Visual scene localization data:
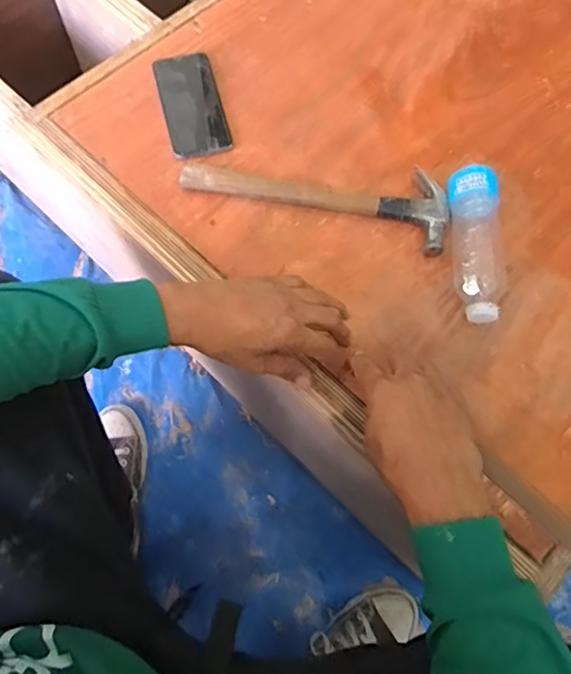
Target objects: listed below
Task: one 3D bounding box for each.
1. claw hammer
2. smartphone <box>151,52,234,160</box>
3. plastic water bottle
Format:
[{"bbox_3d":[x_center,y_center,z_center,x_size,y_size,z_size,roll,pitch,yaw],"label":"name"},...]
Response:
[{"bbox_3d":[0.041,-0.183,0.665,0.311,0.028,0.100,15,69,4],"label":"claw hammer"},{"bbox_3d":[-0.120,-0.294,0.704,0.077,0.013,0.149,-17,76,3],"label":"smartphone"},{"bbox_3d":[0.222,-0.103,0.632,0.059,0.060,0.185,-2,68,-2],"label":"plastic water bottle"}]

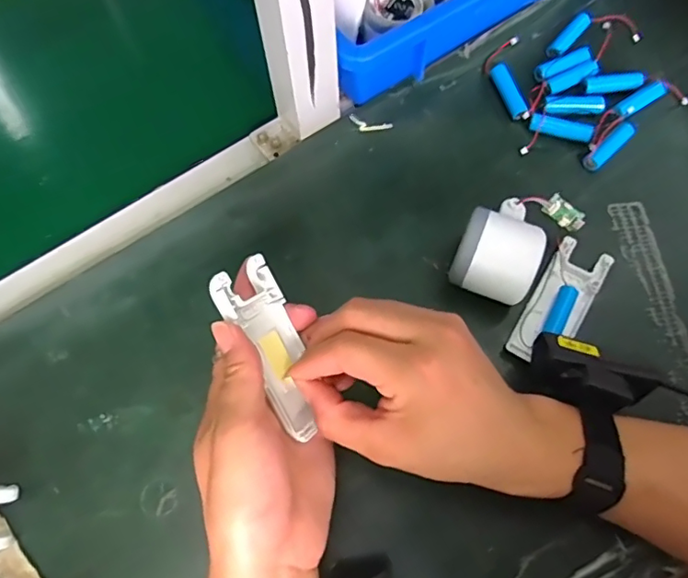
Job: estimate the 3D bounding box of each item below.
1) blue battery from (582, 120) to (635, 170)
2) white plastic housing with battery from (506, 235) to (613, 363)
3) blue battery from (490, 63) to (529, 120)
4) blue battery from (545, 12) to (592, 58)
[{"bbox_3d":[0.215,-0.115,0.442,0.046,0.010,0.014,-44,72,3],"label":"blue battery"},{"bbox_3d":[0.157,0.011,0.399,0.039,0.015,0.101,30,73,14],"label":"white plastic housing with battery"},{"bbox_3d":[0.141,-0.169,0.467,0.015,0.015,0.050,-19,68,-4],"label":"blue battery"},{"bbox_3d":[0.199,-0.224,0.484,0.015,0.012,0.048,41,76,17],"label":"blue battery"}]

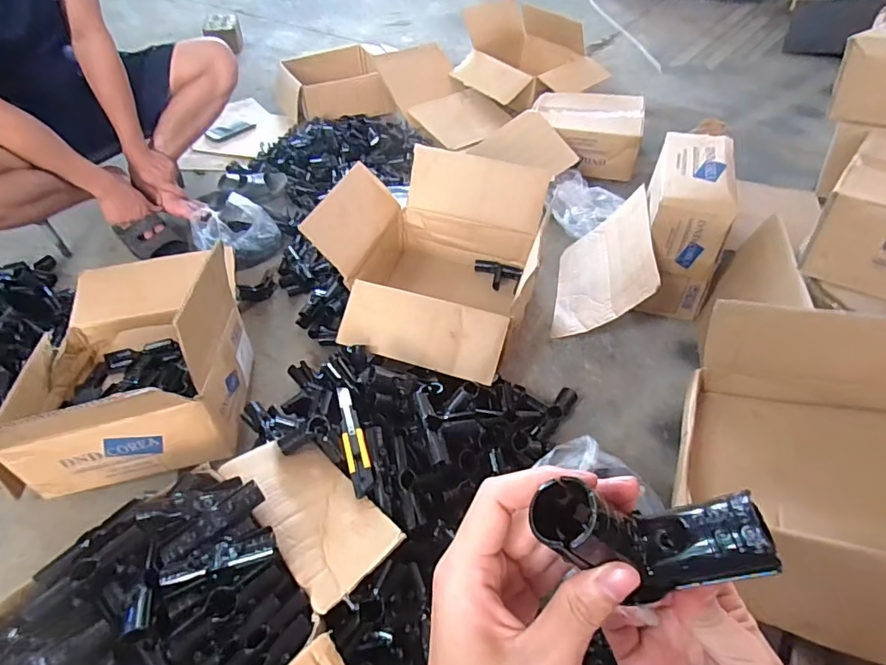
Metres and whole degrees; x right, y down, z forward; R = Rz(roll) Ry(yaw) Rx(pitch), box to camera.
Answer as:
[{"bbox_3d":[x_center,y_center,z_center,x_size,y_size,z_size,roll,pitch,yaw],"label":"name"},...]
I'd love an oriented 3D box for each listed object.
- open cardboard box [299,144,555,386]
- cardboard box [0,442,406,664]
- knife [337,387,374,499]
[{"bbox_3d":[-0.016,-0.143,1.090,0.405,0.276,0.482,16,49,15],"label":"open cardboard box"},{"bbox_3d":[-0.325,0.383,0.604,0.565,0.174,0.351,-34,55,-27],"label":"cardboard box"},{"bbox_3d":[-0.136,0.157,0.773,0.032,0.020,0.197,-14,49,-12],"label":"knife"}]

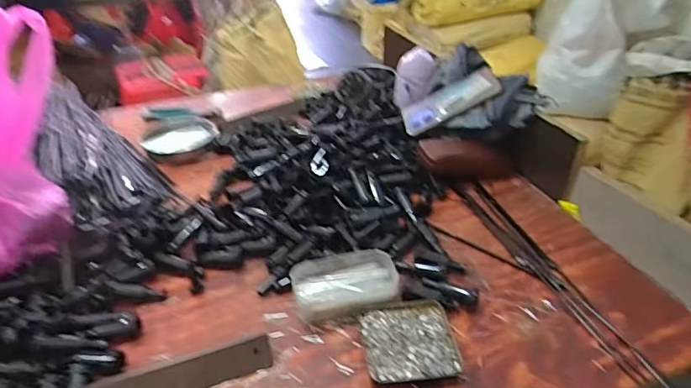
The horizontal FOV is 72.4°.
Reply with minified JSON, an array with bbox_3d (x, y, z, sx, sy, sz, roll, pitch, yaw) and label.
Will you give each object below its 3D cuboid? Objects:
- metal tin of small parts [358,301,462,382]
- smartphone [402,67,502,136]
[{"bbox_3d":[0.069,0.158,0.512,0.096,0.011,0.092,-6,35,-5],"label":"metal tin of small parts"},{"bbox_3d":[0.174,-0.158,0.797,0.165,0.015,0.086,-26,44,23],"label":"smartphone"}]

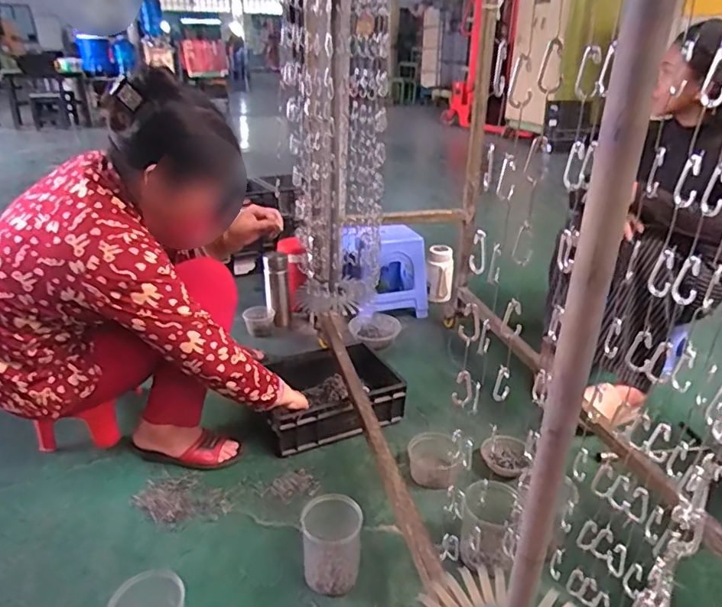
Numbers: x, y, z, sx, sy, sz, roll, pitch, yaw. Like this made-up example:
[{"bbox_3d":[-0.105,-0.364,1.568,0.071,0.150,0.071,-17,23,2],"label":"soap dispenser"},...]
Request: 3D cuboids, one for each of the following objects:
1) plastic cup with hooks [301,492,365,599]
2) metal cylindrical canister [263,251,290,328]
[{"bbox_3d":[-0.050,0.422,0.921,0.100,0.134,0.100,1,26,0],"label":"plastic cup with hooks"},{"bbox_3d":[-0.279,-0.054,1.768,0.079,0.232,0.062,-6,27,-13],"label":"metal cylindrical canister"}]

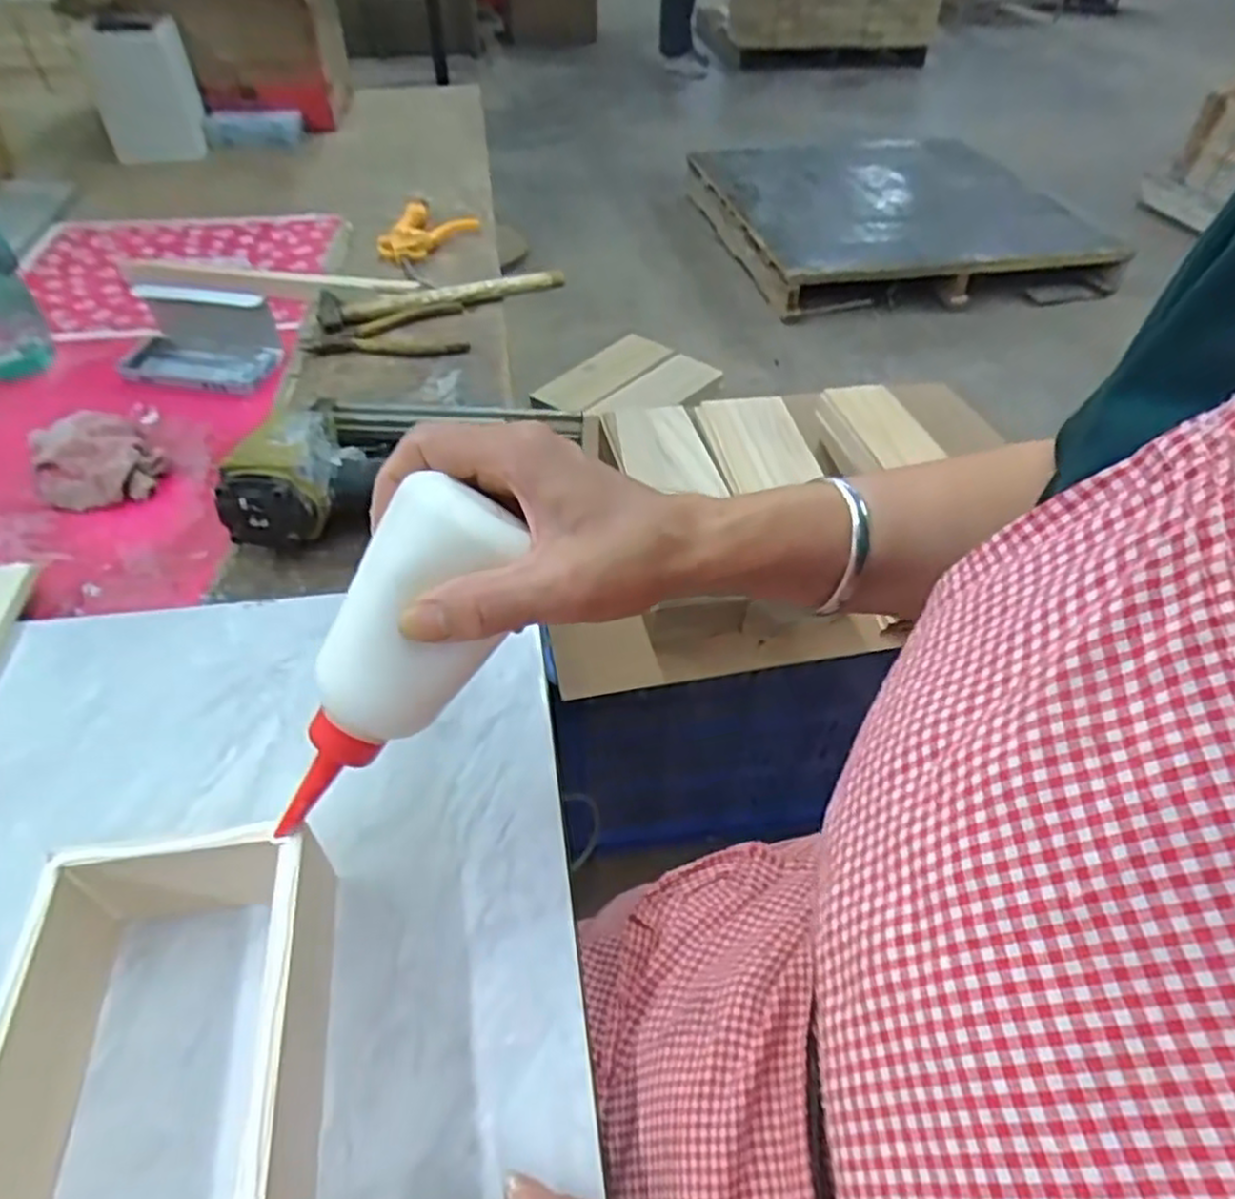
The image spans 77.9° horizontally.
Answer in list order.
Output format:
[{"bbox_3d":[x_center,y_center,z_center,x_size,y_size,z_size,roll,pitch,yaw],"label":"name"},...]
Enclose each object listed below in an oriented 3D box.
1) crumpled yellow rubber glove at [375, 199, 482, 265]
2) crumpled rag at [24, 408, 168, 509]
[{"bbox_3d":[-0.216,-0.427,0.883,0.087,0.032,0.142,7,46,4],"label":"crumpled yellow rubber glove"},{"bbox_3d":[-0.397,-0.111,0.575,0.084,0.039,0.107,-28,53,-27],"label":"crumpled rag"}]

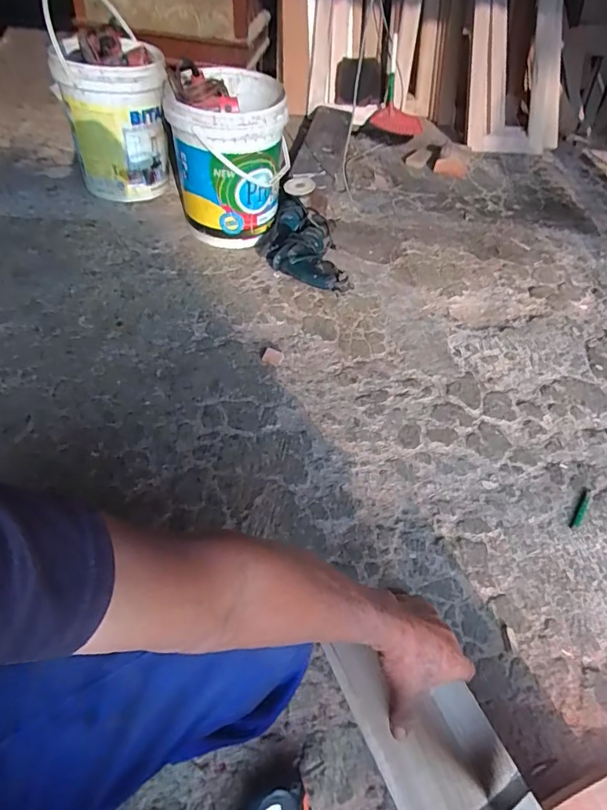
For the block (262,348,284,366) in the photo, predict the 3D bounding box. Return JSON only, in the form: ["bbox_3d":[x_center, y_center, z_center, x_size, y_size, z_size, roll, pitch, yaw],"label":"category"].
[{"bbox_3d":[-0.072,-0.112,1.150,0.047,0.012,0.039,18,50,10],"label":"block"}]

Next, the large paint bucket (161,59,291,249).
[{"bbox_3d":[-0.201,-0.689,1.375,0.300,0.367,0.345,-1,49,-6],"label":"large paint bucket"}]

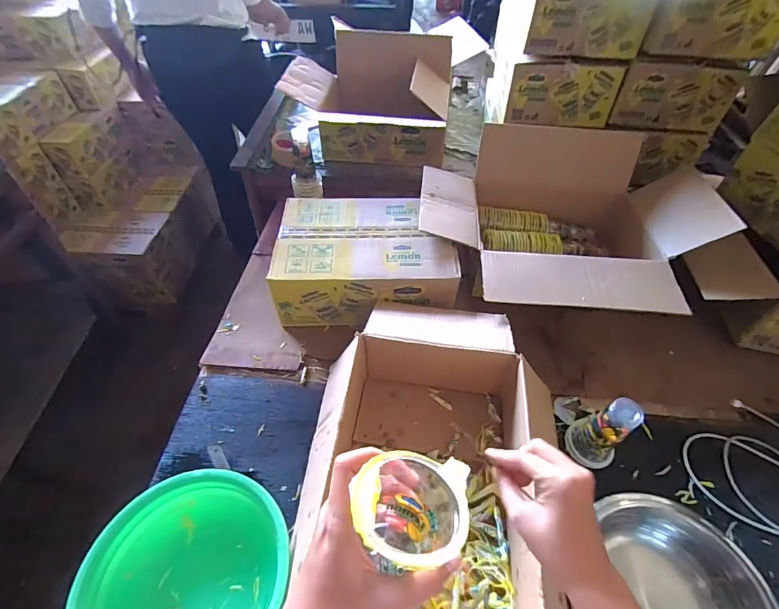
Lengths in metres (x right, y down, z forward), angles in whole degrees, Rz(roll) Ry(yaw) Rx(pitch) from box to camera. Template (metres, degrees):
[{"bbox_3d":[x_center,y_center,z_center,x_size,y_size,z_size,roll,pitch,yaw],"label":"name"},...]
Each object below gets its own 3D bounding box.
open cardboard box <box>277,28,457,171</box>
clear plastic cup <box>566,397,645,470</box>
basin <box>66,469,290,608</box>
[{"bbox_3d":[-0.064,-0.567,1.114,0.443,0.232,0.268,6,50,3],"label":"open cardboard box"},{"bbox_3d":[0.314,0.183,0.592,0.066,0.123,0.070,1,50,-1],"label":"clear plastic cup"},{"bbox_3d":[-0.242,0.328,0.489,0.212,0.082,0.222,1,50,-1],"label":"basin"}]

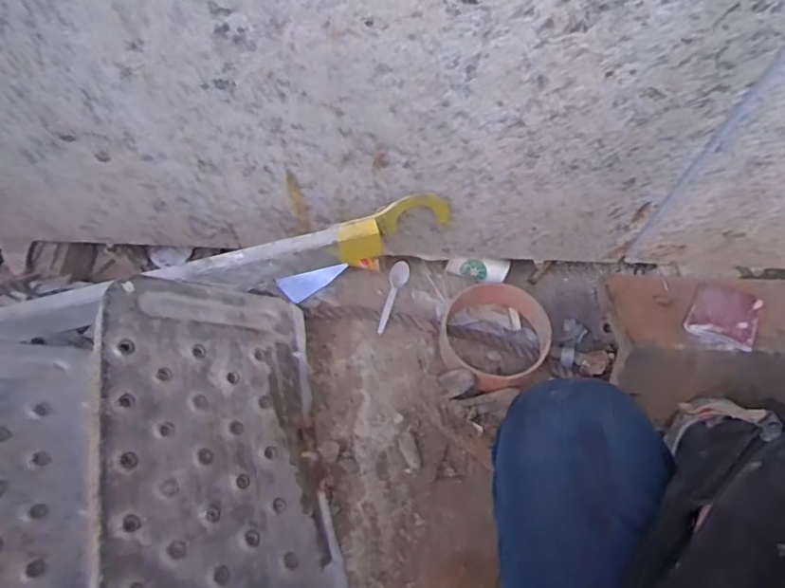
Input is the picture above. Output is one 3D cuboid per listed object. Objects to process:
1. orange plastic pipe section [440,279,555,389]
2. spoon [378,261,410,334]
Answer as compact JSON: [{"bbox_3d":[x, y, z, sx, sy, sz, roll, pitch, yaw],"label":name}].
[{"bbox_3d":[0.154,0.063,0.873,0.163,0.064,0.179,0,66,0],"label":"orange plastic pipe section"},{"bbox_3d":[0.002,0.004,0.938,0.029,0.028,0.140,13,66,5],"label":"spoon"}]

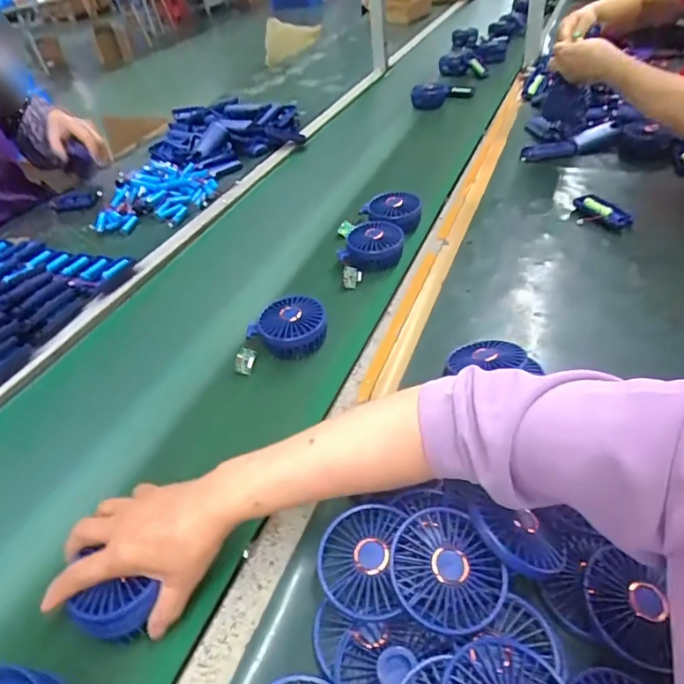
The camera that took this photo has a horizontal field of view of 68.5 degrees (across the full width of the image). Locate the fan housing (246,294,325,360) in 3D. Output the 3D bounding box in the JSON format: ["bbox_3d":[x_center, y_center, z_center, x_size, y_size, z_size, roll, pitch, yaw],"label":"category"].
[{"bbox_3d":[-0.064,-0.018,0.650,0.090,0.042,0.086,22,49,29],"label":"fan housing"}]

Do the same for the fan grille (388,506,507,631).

What you will do: Across the records above, count the lines holding "below" and reply with that number alone.

Task solution: 5